CompressedGen Resource Usage

SpinalHDL / VexRiscv

A FPGA friendly 32 bit RISC-V CPU implementation

MIT License

2.47k stars 413 forks source link

CompressedGen Resource Usage #239

Closed robindust-ce closed 2 years ago

robindust-ce commented 2 years ago

This is more of a general wondering than an issue but maybe someone can explain. I am testing the influence of "CompressedGen = true" on the resource usage of murax. I got the following results on Cyclone-V (ALM usage of Vex itself):

murax default config + Mul/Div + BarrelShift + bypassing + static branch prediction: 1020 ALMs
same as above with compressedGen = true: 1063 ALMs

I was pleasantly surprised to see that compressed instruction support comes at such low cost. The following comparison, however, has a much bigger difference in ALM usage:

murax default config: 465 ALMs
murax default config + compressedGen: 638 ALMs

Can someone explain/verify how/that those results make sense?

Dolu1990 commented 2 years ago

The main impact of CompressedGen = true is in the combinatorial path delay i would say, (which can be mitigated with injectorStage = true, at the cost of 1 cycle more branch penality)

Then, 43 alm in one case, 173 in the other =>

How where the clock constrained in the tests ?

Was the clock relaxed or stressed ?

robindust-ce commented 2 years ago

I'm not sure which information exactly you are looking for as I'm still learning and don't know the terminology. I basically just derive the pll clock at 150 MHz when compressedGen = false and at 100 MHz when compressedGen = true (compiler is set to "performance high effort").

Configuration: Clock Frequency / Reported Maximum Clock Frequency:

High Performance Murax (1020 ALM): 150/152 MHz
High Performance Murax compressed (1063 ALMs) : 100/129 MHz
Default Murax (465 ALMs): 150/162 MHz
Default Murax compressed (638 ALMs): 100/129 MHz

Dolu1990 commented 2 years ago

So, i would say, put the pll clock much lower, something about 20 Mhz, that way, the synthesis tool will not try some funky area heavy optimisations. This maybe one reason why in some case, the area usage has "jitter".

I would say that curerntly, the "outliner" result is the High Performance Murax (1020 ALM) one.

I would not be surprise that the synthesis tool tried to optimze something very much by spending some area.
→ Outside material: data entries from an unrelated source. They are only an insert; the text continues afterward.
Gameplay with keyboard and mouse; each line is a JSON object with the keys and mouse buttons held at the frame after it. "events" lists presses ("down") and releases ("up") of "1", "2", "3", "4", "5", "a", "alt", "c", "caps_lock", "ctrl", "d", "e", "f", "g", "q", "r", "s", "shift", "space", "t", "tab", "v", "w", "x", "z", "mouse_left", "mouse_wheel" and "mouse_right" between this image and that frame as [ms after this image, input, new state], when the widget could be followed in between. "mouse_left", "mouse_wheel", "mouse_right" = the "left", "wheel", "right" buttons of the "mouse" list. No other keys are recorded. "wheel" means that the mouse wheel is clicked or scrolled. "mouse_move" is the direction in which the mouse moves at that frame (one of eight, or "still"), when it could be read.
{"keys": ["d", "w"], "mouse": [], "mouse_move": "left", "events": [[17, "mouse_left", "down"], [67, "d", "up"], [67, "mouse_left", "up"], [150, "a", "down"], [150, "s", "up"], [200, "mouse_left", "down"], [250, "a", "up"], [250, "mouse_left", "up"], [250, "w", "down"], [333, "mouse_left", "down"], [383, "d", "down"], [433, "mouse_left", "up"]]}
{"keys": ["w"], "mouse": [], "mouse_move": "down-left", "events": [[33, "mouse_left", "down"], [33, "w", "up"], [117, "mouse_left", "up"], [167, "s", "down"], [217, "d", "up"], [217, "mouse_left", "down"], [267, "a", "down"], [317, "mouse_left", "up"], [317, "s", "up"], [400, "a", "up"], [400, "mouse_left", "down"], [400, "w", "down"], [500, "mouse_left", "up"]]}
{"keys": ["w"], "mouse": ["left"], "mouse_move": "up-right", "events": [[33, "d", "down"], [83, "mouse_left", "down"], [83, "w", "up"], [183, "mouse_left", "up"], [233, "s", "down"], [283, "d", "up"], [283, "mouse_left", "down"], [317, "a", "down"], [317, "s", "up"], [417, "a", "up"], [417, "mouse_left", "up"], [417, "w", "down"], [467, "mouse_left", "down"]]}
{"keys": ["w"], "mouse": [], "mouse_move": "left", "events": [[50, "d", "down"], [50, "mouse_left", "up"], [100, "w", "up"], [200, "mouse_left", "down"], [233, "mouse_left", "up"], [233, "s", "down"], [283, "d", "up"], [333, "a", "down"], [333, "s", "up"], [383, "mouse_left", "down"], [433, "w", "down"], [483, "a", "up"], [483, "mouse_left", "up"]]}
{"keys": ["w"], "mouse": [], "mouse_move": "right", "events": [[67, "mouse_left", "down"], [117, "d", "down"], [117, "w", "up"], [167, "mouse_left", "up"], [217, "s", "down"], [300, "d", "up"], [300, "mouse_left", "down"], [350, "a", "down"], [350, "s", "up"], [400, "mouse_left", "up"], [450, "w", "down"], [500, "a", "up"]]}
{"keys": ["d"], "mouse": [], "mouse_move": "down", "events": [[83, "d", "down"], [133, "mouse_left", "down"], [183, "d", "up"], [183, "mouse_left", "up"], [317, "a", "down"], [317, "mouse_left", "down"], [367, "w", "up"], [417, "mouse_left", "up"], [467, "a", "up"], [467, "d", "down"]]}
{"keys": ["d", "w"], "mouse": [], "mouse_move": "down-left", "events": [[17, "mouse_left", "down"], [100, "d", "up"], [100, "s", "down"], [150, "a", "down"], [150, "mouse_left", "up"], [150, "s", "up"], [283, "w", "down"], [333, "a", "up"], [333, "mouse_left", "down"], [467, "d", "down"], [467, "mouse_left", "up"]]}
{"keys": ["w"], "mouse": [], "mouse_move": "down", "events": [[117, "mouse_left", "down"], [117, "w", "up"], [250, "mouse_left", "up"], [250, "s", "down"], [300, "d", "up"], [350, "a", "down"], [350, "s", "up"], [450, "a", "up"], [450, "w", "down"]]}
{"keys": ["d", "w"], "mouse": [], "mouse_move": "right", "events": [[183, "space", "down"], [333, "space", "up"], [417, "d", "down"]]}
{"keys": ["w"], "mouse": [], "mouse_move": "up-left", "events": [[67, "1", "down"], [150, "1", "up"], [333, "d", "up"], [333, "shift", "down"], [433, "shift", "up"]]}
And that when there is RVC, RVC is using about 150 lut, and move the critical path, so the crazy expensive optimisatiion done in the previous run do not occure anymore, saving area, offseting the 150 lut usage down.

robindust-ce commented 2 years ago

Good point, I didn't consider that introducing a new critical path might heavily influence the optimizations by the compiler. I will test with low clock frequencies when I find some time and report the results here.

Thank you very much for the quick responses!

robindust-ce commented 2 years ago

So at 20 MHz and balanced compiler optimization I got the following results:

High Performance Murax: 911 ALMs
High Performance Murax compressed: 975 ALMs
Default Murax: 460 ALMs
Default Murax compressed: 566 ALMs

So now the differences are 64 vs 106 ALMs.

Dolu1990 commented 2 years ago

Cool, thanks for the numbers :D

i think that's ok, right ?

robindust-ce commented 2 years ago

Yes, that's good.

Congratulations on this great project btw! I'm having a lot of fun exploring it.